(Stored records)

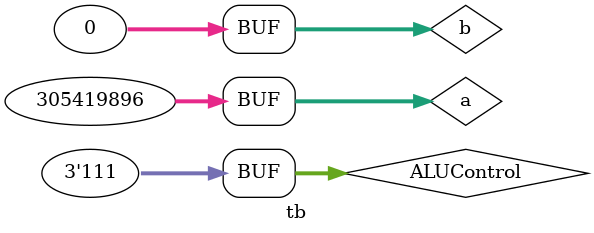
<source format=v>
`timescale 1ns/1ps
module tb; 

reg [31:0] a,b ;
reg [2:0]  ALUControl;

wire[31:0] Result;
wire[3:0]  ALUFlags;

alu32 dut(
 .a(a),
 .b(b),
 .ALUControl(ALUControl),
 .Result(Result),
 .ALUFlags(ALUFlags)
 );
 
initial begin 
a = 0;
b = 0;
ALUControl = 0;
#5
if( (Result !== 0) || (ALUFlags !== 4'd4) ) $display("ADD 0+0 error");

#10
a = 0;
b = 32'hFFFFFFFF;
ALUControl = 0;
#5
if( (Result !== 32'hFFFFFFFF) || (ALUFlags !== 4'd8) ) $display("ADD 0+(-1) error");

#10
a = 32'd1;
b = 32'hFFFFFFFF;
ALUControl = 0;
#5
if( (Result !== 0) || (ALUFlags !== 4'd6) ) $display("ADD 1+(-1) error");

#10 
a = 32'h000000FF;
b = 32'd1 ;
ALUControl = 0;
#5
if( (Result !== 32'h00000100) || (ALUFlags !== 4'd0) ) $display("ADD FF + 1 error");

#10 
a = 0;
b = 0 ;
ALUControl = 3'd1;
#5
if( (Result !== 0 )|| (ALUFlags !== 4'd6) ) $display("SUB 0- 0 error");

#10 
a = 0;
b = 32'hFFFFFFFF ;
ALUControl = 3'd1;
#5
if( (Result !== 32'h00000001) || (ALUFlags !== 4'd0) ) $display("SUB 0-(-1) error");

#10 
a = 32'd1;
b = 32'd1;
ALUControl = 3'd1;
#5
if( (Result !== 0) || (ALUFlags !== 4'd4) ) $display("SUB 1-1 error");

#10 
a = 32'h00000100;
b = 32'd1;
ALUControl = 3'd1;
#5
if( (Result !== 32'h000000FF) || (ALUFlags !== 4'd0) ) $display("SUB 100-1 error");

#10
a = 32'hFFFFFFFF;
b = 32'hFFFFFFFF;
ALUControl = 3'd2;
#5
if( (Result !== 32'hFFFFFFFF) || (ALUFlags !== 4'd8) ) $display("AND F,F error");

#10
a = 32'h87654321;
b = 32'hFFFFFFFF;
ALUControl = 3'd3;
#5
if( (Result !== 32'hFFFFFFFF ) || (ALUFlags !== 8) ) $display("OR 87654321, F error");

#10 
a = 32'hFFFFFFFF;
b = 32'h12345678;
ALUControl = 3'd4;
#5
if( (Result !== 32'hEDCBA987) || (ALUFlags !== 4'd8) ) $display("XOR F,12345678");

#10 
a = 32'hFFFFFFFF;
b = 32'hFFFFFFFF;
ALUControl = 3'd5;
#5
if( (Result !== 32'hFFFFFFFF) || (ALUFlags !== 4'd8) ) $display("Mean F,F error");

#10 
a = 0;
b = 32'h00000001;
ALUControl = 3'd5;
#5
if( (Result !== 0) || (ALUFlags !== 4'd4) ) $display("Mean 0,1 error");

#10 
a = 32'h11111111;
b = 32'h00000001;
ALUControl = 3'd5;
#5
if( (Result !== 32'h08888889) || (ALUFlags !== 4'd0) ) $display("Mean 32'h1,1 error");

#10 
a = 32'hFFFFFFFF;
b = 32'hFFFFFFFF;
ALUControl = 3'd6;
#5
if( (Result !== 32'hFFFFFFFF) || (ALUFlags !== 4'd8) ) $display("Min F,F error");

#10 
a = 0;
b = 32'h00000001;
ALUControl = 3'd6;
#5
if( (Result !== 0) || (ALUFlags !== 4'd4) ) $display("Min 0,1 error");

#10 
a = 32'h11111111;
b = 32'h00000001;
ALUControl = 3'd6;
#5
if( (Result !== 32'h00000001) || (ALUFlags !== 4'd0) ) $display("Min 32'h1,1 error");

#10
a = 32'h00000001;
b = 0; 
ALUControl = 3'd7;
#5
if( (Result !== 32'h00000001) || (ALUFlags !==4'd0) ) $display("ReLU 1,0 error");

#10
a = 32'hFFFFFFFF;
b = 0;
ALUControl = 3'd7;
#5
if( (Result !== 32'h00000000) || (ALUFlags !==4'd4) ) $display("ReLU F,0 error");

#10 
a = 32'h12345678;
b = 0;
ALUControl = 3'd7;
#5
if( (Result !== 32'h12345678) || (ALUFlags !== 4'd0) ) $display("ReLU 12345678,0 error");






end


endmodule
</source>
--
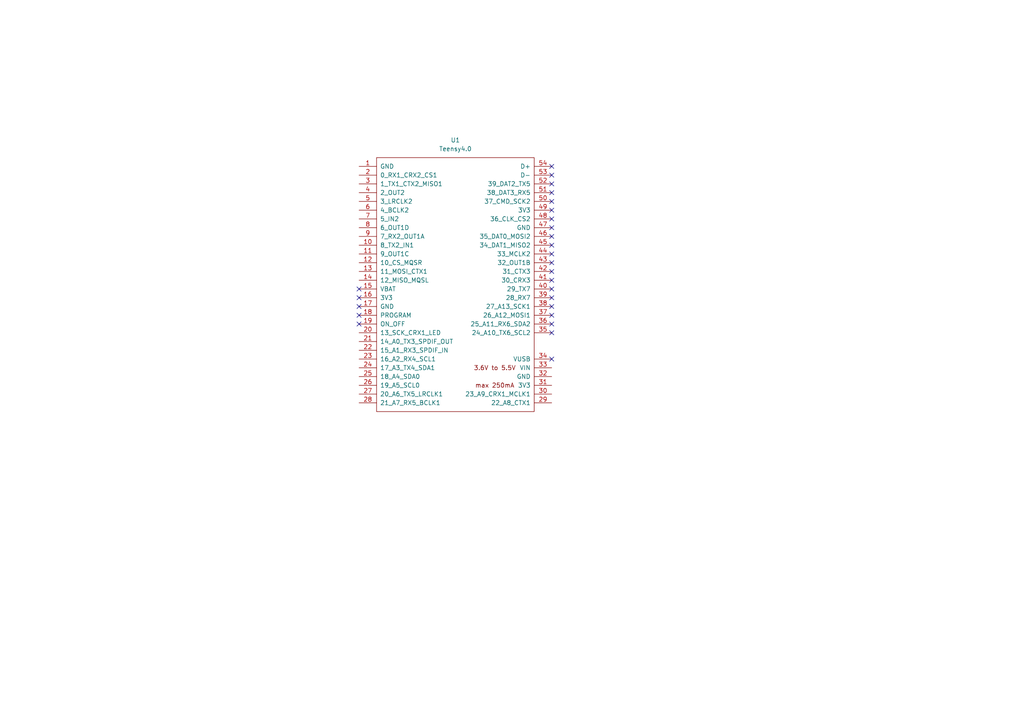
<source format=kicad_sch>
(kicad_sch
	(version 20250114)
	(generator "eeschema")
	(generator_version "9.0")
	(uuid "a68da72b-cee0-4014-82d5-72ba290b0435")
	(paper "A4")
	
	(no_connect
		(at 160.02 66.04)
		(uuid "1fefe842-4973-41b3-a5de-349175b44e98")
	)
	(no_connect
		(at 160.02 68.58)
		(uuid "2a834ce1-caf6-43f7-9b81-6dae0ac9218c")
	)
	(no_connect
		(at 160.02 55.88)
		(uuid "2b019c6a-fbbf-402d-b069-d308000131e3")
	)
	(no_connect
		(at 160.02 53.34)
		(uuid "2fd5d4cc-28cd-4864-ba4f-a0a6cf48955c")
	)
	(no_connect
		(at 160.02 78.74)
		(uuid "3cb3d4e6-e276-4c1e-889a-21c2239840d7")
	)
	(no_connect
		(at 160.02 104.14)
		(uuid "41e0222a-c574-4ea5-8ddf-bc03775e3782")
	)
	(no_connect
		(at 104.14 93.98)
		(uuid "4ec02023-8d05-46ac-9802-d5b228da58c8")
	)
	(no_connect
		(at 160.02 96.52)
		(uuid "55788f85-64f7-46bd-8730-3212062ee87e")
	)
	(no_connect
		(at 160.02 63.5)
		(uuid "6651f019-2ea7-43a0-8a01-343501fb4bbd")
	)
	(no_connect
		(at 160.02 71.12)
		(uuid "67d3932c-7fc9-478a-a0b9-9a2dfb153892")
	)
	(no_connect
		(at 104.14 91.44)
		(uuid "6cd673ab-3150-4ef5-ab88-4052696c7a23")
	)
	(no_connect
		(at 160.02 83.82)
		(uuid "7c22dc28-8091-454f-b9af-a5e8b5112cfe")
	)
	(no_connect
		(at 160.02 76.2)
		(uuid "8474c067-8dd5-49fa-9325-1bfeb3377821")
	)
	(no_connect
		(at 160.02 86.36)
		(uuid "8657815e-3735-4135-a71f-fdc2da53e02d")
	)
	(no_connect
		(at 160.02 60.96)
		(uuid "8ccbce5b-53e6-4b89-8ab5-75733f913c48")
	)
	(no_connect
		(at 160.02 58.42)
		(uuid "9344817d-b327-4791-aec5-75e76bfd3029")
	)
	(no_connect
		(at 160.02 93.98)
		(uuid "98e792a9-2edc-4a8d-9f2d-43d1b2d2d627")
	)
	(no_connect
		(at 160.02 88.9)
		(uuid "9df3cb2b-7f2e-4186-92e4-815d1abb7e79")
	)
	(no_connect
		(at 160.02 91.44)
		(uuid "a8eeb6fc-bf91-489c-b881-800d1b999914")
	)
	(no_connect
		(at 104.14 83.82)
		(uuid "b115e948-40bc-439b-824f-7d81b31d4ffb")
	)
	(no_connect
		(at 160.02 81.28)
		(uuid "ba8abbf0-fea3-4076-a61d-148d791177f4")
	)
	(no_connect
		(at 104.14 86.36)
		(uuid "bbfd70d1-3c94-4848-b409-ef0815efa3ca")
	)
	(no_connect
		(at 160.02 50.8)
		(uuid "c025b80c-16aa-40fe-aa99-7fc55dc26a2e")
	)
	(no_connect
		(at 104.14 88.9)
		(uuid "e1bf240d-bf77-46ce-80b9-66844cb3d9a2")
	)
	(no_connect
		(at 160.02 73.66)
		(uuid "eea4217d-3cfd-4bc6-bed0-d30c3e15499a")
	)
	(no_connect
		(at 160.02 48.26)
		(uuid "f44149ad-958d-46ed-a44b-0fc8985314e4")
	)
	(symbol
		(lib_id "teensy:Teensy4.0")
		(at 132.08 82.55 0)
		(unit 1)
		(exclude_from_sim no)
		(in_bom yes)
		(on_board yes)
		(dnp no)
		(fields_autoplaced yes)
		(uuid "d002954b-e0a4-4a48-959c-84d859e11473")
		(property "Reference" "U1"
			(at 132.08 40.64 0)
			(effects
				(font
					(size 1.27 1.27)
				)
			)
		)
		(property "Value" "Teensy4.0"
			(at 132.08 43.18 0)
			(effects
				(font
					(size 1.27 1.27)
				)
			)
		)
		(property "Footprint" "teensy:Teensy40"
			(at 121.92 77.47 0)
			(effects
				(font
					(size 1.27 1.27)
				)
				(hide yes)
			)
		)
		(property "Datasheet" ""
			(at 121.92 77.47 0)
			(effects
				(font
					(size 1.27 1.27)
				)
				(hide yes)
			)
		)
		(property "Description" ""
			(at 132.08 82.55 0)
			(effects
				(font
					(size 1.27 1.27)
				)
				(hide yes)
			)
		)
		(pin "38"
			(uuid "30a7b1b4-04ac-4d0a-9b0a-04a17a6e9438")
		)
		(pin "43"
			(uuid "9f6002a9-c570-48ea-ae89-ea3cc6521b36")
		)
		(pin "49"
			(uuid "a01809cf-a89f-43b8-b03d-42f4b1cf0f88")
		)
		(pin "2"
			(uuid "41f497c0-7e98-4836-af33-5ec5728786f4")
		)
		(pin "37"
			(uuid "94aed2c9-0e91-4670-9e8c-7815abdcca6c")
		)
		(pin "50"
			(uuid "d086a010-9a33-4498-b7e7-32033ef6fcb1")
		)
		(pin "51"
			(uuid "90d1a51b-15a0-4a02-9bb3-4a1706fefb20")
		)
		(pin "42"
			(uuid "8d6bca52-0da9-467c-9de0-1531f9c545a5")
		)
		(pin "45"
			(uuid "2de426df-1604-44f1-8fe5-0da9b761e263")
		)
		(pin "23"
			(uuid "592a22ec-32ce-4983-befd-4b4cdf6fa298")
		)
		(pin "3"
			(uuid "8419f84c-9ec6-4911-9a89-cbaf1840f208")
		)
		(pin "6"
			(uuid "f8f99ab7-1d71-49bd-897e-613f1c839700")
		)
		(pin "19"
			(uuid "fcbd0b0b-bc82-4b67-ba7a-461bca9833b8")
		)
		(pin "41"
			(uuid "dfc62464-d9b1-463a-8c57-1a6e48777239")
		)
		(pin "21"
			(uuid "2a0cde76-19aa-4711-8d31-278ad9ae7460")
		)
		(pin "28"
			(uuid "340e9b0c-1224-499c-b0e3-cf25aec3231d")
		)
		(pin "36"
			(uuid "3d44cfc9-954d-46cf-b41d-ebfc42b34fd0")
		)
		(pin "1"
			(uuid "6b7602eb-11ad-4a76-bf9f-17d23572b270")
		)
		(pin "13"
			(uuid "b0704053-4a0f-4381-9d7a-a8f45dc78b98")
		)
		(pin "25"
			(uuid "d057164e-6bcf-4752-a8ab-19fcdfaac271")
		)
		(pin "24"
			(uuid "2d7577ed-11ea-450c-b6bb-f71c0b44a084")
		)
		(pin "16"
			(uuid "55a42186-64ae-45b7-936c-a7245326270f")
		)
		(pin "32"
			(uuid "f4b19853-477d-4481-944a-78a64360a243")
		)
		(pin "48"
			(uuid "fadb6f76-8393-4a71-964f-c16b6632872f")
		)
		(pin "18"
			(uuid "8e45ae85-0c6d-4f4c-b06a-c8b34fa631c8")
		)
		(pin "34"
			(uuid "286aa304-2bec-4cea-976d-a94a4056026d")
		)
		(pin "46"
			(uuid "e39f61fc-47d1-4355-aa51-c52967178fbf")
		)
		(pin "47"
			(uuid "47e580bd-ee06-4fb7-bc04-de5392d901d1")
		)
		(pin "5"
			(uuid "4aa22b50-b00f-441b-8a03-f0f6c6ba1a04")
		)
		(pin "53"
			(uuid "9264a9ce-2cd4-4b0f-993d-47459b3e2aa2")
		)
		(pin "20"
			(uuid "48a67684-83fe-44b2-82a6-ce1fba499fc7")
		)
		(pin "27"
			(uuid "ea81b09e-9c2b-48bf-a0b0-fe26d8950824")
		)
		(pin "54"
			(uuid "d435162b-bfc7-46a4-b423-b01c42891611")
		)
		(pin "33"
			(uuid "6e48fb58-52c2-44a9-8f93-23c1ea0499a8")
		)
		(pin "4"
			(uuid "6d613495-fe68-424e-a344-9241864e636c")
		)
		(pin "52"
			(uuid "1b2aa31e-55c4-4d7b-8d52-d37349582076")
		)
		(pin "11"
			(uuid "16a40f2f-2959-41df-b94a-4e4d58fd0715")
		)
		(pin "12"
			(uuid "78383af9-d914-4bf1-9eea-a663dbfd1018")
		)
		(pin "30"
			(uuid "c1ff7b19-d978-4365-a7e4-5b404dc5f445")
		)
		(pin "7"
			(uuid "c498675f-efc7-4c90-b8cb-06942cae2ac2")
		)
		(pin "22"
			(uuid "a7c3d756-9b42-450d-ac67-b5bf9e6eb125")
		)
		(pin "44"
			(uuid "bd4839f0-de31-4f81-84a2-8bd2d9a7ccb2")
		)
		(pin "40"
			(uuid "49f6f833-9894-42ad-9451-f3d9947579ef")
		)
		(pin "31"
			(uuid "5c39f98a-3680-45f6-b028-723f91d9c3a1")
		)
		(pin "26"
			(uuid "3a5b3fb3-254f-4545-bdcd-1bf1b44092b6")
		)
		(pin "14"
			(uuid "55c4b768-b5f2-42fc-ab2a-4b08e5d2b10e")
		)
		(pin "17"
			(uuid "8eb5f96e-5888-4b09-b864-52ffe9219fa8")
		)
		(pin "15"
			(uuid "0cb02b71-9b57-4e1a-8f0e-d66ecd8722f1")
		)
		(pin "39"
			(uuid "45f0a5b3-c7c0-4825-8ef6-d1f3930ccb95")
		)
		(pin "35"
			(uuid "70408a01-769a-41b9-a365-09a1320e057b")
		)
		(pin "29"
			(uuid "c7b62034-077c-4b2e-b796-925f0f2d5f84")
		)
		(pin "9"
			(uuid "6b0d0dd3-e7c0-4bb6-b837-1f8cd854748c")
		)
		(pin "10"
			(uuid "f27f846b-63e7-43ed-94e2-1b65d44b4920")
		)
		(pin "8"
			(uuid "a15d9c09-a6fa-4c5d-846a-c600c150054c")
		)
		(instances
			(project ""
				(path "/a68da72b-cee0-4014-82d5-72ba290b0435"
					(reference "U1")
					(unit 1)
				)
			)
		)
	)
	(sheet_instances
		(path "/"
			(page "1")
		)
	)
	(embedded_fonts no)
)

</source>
==
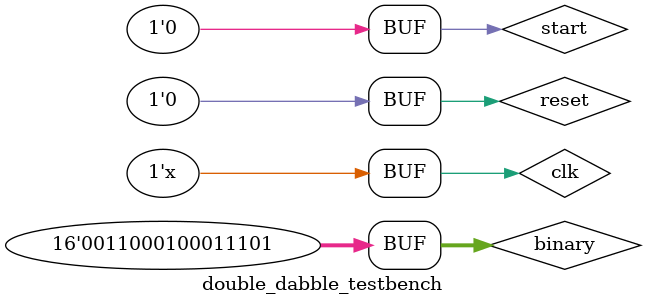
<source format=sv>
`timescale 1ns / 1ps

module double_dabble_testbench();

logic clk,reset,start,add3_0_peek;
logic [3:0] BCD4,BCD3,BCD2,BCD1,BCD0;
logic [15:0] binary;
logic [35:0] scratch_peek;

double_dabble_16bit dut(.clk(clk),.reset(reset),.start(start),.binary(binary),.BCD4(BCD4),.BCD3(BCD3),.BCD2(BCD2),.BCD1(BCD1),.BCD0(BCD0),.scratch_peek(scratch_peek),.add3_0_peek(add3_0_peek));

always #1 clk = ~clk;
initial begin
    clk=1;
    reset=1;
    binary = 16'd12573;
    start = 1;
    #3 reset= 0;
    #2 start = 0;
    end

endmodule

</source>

(TASK REQUIREMENTS) Your task is to copy each line of the entries that includes the word "start".

(RESPONSE TO THE TASK)
logic clk,reset,start,add3_0_peek;
double_dabble_16bit dut(.clk(clk),.reset(reset),.start(start),.binary(binary),.BCD4(BCD4),.BCD3(BCD3),.BCD2(BCD2),.BCD1(BCD1),.BCD0(BCD0),.scratch_peek(scratch_peek),.add3_0_peek(add3_0_peek));
    start = 1;
    #2 start = 0;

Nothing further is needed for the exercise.